● Excerpt
Nintendo has been vague about how much internal storage the Wii U will have, but it might be a bit more than we think. Two days ago, NintendoGal, a long running Nintendo fansite, interviewed Amber McCollom, Nintendo of America’s director of entertainment & trend marketing. Much of the interview delves into McCollom’s role in NoA, but some new information about the Wii online store slipped out toward the end of the very late E3 interview. We’ve included quotes on three different topics below.
GameCube on Wii U
In particular, it appears that, while the Wii U does not appear to play 8cm GameCube optical discs or have GameCube controller ports, as the Wii did, it may play GameCube games after all. McCollum explains that Nintendo usually (and by usually, she means just once before) only supports one system before. As such, the Wii U will be able to play Wii games, but not GameCube.
“You know it’s interesting that you bring up backwards compatibility and Nintendo’s history usually goes back one system,” said McCollom. “The Wii was compatible with GameCube and Wii U will be compatible with Wii and that’s pretty traditional in launches from Nintendo. … the GameCube discs will not be compatible with Wii U, but a number of the games that were playable on GameCube can be downloaded from WiiWare.”
GameCube optical discs hold 1.5GB of data and many games for the system used most or all of that storage. It will be interesting to see how Nintendo handles downloads that large. We hope the answer isn’t simply bigger SD cards, but it could be. McCollum also mentions WiiWare, but we believe she means Virtual Console, which is a subset of the Wii Shop Channel.
We hope Nintendo gets this right. Though the GameCube can largely be considered Nintendo’s weakest-selling console, it had a number of amazing games like The Legend of Zelda: The Wind Waker, Super Monkey Ball, Metal Gear Solid: The Twin Snakes, Star Wars: Rogue Leader, Viewtiful Joe, Beyond Good & Evil, Wave Race: Blue Storm, Super Mario Sunshine, Eternal Darkness: Sanity’s Requiem, and Super Smash Bros. Melee. Hopefully some or all of these will grace the Wii U in some fashion. It would be nice to play Resident Evil 4 with a non-motion controller again.
McCollum also confirmed that the Wii U on display at E3 only supports one controller, but was reluctant to say that the final system won’t support more.

● Data shown
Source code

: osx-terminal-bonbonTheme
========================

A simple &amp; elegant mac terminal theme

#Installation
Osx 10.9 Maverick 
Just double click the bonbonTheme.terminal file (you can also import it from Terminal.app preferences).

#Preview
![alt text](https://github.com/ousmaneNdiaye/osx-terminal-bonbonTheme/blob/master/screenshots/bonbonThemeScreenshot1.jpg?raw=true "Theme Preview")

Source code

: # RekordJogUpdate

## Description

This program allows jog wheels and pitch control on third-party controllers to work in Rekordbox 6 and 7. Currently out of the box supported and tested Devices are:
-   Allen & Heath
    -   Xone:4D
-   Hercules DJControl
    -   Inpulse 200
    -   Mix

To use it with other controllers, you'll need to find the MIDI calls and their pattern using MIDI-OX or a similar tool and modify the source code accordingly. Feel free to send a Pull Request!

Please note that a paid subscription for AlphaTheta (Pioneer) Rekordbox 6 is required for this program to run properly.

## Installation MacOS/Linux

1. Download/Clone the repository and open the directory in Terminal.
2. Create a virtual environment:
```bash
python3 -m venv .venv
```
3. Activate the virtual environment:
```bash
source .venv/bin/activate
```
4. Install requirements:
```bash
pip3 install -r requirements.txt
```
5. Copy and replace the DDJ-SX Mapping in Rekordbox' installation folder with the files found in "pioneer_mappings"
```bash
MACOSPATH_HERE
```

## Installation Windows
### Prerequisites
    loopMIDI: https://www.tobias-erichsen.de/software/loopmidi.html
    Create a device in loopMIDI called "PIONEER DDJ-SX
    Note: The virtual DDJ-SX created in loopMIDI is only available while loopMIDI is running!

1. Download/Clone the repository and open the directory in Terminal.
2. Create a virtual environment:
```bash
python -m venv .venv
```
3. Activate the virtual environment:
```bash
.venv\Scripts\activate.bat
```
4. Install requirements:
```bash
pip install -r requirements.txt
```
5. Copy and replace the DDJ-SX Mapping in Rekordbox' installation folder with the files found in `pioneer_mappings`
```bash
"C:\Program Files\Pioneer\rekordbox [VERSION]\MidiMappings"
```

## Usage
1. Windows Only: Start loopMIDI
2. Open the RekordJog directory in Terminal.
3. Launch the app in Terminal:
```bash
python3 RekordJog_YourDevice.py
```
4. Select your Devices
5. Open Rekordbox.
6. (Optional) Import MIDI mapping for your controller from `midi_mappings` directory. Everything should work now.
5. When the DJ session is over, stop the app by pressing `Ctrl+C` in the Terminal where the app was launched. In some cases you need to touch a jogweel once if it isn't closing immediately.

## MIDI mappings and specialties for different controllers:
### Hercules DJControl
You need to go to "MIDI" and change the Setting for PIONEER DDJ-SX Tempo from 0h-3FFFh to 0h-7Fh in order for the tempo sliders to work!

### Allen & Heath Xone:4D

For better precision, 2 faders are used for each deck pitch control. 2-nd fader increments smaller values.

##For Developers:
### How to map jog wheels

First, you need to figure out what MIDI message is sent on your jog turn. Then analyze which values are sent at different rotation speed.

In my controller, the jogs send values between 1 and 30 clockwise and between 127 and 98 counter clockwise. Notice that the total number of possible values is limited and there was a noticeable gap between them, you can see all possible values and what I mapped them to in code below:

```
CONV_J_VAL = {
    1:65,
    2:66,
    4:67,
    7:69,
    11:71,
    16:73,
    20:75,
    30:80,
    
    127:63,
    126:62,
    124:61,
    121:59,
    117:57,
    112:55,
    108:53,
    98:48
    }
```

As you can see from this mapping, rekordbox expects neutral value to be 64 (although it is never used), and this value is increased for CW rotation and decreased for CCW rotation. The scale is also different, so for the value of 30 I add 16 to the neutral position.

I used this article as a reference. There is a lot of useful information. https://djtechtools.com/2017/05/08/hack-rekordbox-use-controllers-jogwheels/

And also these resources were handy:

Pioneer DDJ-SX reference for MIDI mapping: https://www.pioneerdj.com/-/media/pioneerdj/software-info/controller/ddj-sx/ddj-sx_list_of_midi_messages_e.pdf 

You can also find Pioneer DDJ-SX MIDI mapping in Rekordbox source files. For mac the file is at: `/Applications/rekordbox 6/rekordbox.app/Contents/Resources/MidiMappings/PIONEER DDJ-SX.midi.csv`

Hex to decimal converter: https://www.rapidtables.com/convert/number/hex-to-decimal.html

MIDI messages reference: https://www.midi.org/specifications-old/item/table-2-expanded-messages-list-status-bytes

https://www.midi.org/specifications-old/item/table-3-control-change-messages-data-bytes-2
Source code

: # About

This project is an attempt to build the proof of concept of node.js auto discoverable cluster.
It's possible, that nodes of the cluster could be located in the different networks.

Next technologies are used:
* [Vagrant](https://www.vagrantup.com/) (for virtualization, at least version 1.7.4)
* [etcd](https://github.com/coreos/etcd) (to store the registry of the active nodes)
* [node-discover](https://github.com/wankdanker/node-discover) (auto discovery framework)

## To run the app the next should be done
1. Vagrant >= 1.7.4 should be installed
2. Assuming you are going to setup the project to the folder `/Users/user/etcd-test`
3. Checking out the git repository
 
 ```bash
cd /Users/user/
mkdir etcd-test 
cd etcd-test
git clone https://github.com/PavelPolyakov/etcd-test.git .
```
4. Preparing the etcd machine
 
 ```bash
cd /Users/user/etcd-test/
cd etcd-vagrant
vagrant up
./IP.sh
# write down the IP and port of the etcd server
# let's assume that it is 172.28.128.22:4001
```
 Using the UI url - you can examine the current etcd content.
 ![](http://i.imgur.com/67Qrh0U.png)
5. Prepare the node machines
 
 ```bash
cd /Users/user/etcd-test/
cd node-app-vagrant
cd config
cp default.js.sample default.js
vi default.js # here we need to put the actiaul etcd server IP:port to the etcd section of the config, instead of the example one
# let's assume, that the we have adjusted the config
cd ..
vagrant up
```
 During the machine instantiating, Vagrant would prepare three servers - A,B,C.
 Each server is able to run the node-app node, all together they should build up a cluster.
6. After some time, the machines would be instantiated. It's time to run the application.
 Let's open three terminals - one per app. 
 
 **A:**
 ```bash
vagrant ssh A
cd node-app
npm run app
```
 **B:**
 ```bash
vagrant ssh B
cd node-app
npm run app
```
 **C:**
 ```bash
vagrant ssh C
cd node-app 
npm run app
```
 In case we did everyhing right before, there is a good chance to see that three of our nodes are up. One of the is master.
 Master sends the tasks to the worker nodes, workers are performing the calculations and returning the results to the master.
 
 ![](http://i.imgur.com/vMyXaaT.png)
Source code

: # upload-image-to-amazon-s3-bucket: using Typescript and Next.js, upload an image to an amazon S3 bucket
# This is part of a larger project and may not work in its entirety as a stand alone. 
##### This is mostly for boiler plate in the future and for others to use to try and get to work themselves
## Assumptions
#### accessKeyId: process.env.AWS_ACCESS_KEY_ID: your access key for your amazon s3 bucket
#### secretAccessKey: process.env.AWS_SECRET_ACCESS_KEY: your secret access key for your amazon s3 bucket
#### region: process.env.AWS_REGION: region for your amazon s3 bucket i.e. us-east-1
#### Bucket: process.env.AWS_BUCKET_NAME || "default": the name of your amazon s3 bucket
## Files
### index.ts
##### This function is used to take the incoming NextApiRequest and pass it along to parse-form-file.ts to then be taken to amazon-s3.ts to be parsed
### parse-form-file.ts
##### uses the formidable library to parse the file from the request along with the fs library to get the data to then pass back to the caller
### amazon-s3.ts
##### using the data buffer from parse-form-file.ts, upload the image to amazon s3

● Exercise A
According to the Wii U article, how much data do GameCube optical discs hold?
● Exercise B
Please resume the Wii U article on GameCube games, picking up after its final sentence.

● Reply A
They hold 1.5GB of data.

● Reply B
She also said that all those “leaked” rumors we heard about the Wii U before E3 were somewhat staged: “I wouldn’t call it an information leak with the Wii U. I know that Nintendo put out some information in advance of E3 and I think there’s a number of different ways to approach E3. In 2005 when we showed the Wii for the first time, that was the first time anyone had ever seen or mentioned Wii. This time we decided to talk about the Wii successor in advance of E3 to get people excited. Then we announced more details and the name Wii U at the show to keep that buzz going. I think it’s just a choice with how you decide to share information with consumers.”
Wii U will “definitely” bring back hardcore gamers
Finally, McCollum is rock steady in her belief that the Wii U will attract hardcore gamers to Nintendo. “You know the Wii U and some of the games we showcased at our E3 Media Briefing will definitely bring back the core gamer,” she claims. “It’ll also really get the expanded audience excited about gaming and keep them gaming. A number of titles we showed from our 3rd parties will definitely get people excited.”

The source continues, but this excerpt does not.